Segment Open

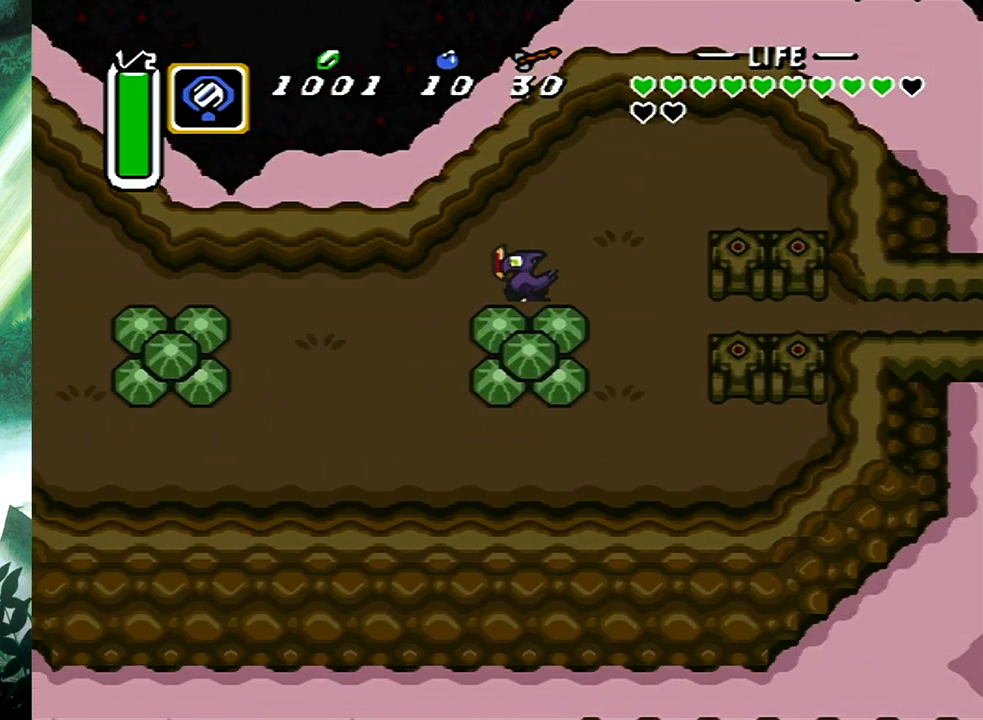
{"buttons": ["X"], "events": [[100, "DPAD_LEFT", "up"], [417, "X", "down"], [500, "DPAD_DOWN", "up"]]}
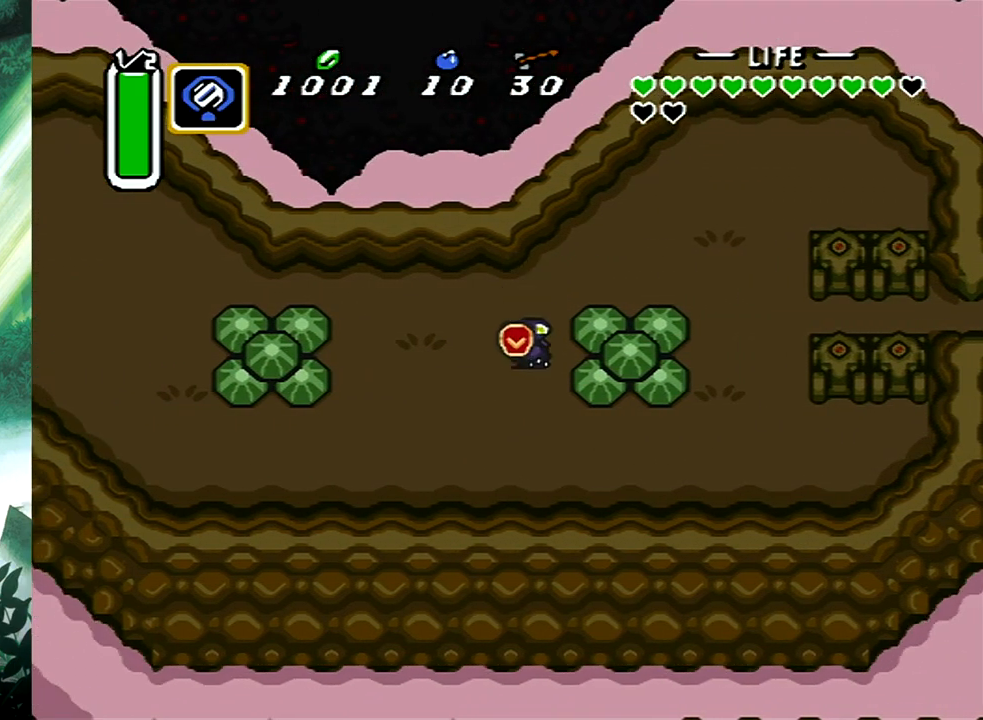
{"buttons": ["L1"], "events": [[83, "X", "up"], [133, "L1", "down"], [233, "L1", "up"], [283, "L1", "down"], [383, "L1", "up"], [450, "L1", "down"]]}
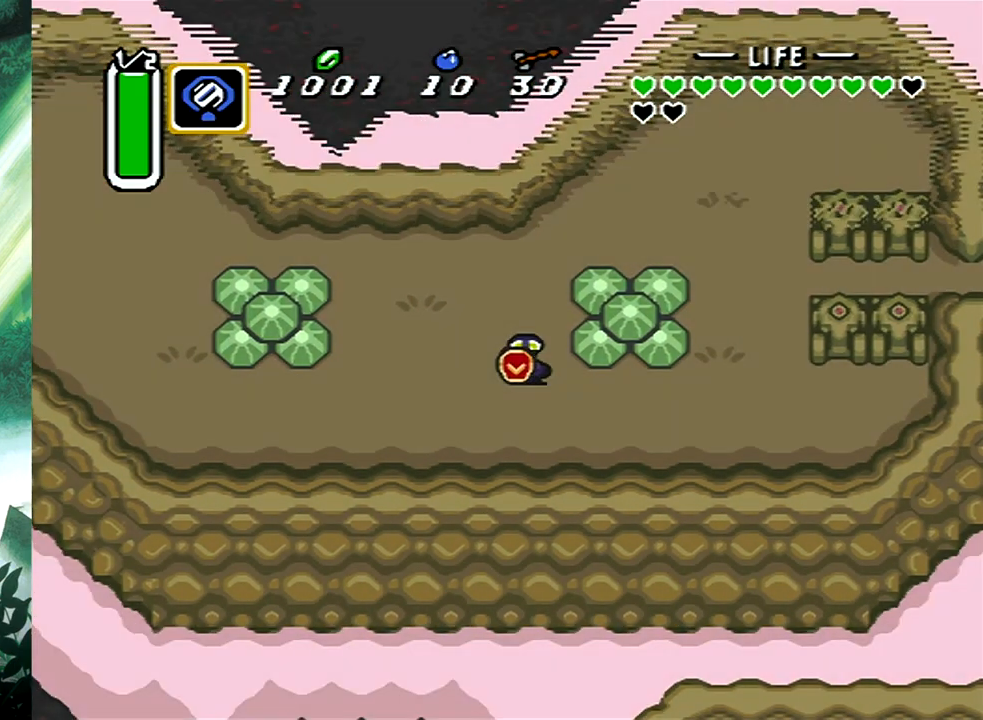
{"buttons": [], "events": [[17, "L1", "up"]]}
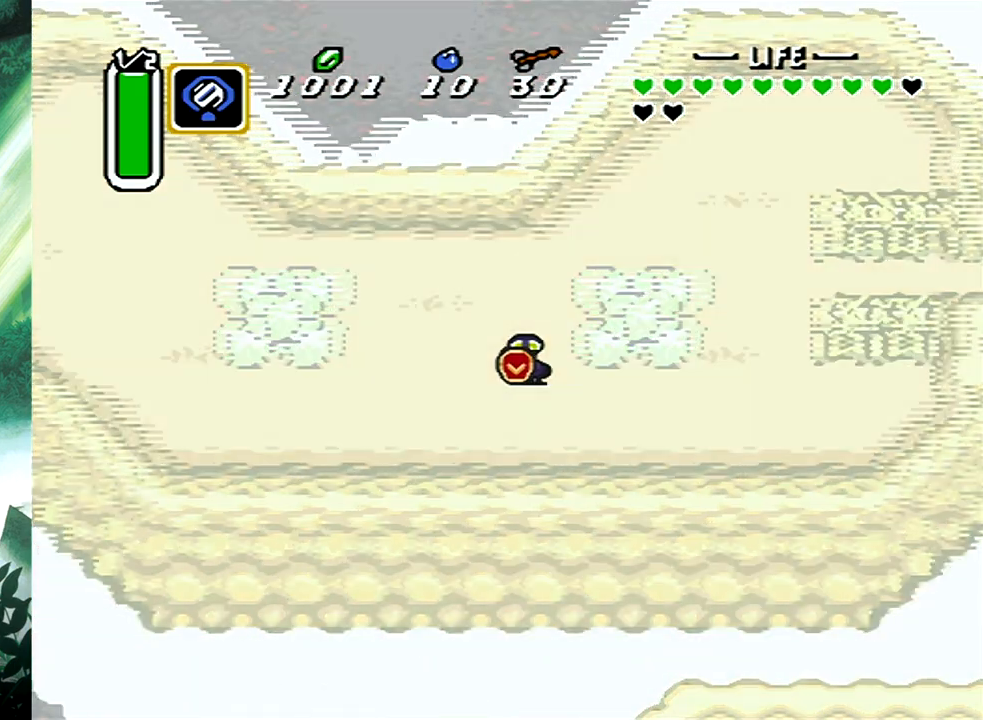
{"buttons": [], "events": []}
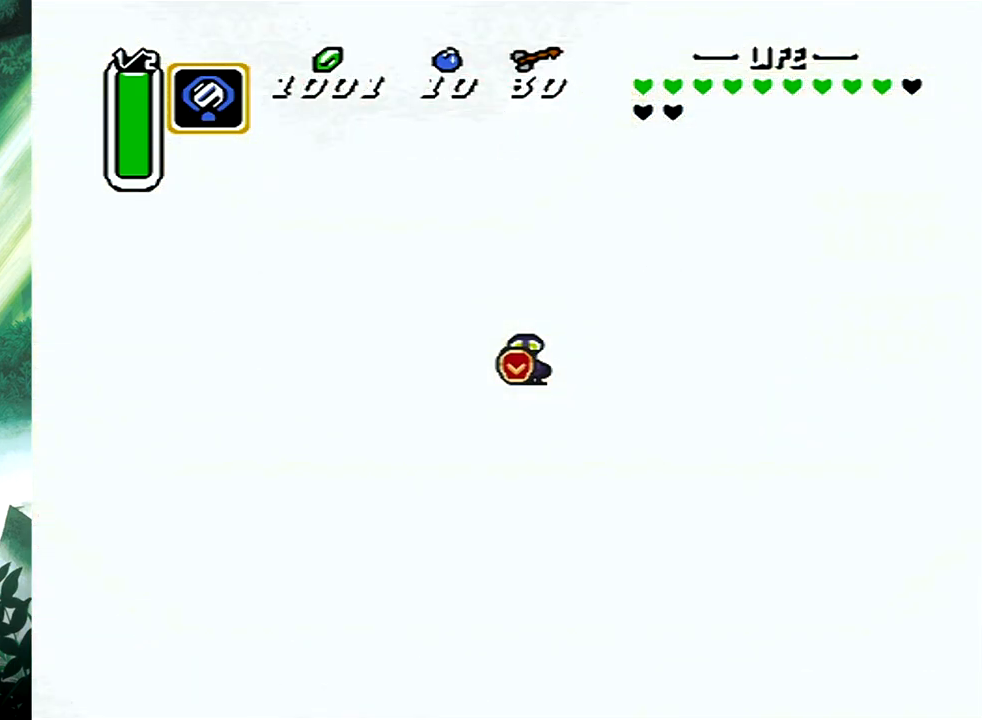
{"buttons": [], "events": []}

Segment Closed

*What this task involves*. Using the data above, copy each line that contains "down".

*Result below*.
{"buttons": ["X"], "events": [[100, "DPAD_LEFT", "up"], [417, "X", "down"], [500, "DPAD_DOWN", "up"]]}
{"buttons": ["L1"], "events": [[83, "X", "up"], [133, "L1", "down"], [233, "L1", "up"], [283, "L1", "down"], [383, "L1", "up"], [450, "L1", "down"]]}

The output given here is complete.